EXERCISE AIM: The required answer is every line of the data containing the word "Installation".
::::::::
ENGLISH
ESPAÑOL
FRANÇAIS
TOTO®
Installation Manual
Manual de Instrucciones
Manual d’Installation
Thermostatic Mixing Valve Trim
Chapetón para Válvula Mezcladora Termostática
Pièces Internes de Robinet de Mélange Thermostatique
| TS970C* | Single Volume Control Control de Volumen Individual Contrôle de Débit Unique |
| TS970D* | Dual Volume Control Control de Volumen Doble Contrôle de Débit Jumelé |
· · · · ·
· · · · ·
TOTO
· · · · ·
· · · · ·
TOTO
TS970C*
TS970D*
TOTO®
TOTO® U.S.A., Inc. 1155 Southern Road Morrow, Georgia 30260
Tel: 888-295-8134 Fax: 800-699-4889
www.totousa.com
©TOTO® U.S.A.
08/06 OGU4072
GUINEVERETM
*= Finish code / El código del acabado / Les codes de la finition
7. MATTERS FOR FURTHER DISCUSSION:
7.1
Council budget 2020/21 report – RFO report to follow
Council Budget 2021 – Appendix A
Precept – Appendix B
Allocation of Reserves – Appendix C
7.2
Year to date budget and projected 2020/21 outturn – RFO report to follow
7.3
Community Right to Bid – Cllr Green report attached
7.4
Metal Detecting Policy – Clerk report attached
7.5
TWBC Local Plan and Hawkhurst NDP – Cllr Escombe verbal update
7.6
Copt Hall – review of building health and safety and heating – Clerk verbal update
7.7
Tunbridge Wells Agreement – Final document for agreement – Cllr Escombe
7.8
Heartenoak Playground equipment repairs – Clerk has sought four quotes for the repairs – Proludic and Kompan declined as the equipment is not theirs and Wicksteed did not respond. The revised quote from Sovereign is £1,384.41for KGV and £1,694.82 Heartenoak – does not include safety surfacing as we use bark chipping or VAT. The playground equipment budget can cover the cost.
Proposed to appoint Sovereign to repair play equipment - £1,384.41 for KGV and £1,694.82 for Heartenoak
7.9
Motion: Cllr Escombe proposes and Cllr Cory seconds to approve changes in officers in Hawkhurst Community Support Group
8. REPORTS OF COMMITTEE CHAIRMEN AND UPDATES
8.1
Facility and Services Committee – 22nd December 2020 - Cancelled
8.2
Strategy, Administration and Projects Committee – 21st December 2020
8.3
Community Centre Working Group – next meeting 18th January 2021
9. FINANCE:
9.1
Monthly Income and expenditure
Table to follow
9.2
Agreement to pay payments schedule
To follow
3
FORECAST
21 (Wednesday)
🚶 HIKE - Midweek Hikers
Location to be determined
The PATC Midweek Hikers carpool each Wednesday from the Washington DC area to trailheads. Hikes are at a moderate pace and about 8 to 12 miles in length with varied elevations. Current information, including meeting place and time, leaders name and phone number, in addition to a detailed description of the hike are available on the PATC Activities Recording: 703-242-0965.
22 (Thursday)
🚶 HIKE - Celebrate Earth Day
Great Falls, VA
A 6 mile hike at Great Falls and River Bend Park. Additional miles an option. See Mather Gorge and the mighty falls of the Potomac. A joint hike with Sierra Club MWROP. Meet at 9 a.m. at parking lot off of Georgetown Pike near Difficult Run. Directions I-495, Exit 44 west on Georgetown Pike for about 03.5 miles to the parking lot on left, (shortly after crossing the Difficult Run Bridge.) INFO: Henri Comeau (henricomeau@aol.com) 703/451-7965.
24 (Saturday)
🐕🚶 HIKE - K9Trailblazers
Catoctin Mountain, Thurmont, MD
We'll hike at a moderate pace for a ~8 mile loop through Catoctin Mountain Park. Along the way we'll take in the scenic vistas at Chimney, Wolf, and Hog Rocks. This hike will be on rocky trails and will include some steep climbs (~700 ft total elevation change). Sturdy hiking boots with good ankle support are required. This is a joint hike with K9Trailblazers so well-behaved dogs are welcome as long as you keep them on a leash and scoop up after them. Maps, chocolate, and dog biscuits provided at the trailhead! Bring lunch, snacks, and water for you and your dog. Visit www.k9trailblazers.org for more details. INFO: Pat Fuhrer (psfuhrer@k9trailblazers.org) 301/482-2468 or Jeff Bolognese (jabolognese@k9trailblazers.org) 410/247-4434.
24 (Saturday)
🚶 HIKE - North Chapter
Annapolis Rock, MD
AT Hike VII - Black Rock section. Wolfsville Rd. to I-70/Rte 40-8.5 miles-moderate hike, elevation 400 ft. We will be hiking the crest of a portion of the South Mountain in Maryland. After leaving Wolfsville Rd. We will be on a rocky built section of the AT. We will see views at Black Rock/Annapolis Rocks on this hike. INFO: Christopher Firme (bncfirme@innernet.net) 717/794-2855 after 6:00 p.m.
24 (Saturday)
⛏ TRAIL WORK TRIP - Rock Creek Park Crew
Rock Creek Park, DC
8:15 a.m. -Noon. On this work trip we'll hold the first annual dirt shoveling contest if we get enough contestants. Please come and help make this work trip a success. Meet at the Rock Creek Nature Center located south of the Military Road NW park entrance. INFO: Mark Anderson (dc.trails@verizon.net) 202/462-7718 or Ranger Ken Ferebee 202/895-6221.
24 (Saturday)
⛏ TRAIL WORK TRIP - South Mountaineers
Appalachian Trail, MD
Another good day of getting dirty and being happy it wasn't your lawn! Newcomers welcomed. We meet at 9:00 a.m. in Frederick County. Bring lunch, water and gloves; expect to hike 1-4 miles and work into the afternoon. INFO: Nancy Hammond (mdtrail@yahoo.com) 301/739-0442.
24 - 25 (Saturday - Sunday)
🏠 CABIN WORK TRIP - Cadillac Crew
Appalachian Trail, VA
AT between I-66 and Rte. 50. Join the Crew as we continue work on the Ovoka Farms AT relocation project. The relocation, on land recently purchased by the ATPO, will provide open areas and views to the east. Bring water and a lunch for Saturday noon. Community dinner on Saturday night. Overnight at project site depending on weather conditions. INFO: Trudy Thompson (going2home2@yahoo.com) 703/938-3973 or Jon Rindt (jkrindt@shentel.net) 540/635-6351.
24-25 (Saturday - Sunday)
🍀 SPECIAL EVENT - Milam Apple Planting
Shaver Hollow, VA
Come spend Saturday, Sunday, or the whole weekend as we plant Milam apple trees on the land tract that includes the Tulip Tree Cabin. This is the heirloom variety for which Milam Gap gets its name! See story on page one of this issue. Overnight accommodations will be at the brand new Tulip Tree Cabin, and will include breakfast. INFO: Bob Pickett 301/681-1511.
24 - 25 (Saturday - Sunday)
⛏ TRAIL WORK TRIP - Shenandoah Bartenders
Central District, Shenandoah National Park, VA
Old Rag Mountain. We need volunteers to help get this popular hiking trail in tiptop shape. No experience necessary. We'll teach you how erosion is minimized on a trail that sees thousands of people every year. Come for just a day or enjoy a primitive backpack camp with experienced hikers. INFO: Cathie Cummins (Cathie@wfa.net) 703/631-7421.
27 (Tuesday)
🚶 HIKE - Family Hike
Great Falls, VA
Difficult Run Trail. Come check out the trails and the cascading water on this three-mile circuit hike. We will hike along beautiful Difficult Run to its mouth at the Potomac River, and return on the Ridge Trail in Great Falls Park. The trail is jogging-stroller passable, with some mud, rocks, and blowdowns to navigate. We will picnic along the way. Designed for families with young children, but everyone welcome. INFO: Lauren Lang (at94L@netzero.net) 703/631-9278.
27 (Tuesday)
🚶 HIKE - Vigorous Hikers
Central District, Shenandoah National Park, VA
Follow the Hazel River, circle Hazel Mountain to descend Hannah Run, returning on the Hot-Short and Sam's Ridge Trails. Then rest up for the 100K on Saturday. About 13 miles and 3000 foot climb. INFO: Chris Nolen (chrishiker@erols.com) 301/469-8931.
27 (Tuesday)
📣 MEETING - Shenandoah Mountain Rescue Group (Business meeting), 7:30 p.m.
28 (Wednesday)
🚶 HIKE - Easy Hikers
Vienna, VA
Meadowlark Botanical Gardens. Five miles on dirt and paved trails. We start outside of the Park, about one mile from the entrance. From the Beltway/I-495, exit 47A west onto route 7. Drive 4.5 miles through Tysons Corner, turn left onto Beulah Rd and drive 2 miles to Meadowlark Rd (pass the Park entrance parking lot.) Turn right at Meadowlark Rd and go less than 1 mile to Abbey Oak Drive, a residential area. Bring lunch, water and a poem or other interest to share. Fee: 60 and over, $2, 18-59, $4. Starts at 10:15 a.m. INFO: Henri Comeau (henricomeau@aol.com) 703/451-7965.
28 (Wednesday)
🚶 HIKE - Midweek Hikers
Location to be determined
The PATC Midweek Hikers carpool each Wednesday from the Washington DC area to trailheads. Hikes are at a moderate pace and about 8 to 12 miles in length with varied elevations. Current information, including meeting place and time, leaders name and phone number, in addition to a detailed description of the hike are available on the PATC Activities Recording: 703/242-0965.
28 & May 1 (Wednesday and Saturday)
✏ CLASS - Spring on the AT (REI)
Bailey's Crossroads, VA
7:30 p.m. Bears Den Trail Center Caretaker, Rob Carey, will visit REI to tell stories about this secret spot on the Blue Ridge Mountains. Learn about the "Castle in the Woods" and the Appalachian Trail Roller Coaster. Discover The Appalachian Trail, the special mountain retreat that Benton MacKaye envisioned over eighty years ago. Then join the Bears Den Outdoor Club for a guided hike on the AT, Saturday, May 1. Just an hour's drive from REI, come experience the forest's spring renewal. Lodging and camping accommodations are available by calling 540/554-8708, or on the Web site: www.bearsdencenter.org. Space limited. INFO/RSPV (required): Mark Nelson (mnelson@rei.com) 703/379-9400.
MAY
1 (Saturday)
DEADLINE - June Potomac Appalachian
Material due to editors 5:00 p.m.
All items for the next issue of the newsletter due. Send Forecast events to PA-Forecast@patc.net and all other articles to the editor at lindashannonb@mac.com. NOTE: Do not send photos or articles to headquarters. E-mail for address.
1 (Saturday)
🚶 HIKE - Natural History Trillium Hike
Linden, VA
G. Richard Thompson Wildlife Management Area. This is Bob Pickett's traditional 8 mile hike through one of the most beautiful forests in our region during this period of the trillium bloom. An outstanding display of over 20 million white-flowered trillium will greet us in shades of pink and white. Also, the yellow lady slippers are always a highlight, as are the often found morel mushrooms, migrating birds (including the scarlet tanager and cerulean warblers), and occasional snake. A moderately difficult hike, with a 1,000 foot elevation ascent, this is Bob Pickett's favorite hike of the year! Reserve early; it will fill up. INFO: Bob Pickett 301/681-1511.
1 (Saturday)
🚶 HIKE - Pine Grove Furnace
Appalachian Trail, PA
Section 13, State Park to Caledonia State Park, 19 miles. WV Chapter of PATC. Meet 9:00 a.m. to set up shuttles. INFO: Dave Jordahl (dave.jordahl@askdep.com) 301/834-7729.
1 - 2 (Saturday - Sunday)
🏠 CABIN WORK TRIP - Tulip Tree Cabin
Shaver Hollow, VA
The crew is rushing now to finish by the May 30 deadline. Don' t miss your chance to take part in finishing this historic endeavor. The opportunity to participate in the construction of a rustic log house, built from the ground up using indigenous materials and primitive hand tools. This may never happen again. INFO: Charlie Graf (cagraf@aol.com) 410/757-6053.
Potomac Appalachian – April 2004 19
::::::::
YOUR SOLUTION:
Installation Manual
Manual d’Installation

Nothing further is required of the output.